Behind our site there were wetlands and a small inlet which filled and emptied with the tides. This was a great time for birdwatching and listening for the tinkling of some quarter-sized crabs making their escape.
The only problem? It was too darn hot, especially at night, when temps floated around 29°C (85°F).
In addition to being in the Biosphere Reserve, the natural areas of Bahía de los Ángeles are protected by other agencies and conventions. So maybe that’s why resources are scarce in town. It’s understandable, but it also made it difficult for us. There is no cell phone signal, slow (and hardly ever free) wifi, but worst, little tap water, which we needed for our tank. The gas station where we filled up the first day had run out. Dagget’s RV park didn’t have any to sell us either. We ended up putting in a few gallons of purified drinking water.
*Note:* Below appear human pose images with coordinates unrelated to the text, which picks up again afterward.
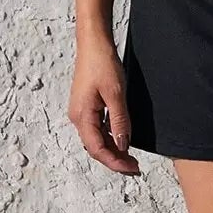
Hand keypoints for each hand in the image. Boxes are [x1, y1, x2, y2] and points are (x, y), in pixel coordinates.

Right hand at [68, 33, 140, 174]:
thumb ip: (120, 121)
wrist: (93, 45)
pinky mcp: (87, 107)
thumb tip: (123, 145)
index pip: (97, 149)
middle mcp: (78, 117)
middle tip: (135, 167)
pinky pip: (97, 129)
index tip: (132, 168)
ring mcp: (81, 112)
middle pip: (95, 148)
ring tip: (130, 158)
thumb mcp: (116, 94)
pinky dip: (110, 138)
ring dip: (113, 150)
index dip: (115, 162)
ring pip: (96, 140)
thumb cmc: (102, 64)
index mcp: (82, 116)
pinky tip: (122, 139)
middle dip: (115, 159)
Residents must be used to this because they conserve water by storing it in tanks and barrels. This probably also leads to high prices. We wanted to wash our sweaty sheets and a laundry woman told us she’d charge us $7 USD for one machine load–an outrageous price anywhere.
We looked into doing whale shark tours from here with Ricardo’s dive shop, but they wanted $200 USD for a boat and there weren’t any other people around we could share with. We were going to wait for a couple days, The heat and humidity was too tough for us.
We agreed to go back to the Pacific side of the peninsula, which was averaging about 22°C, and getting cooler at night.
Our advice from this week? If you get a chance to go to live off the grid in Bahía de los Ángeles, take it. But go in winter! And keep your eyes peeled for dolphins but also slugs and sting rays! Most importantly, remember that the policía are keeping their eyes peeled for you, so don’t give them any reason to stop you!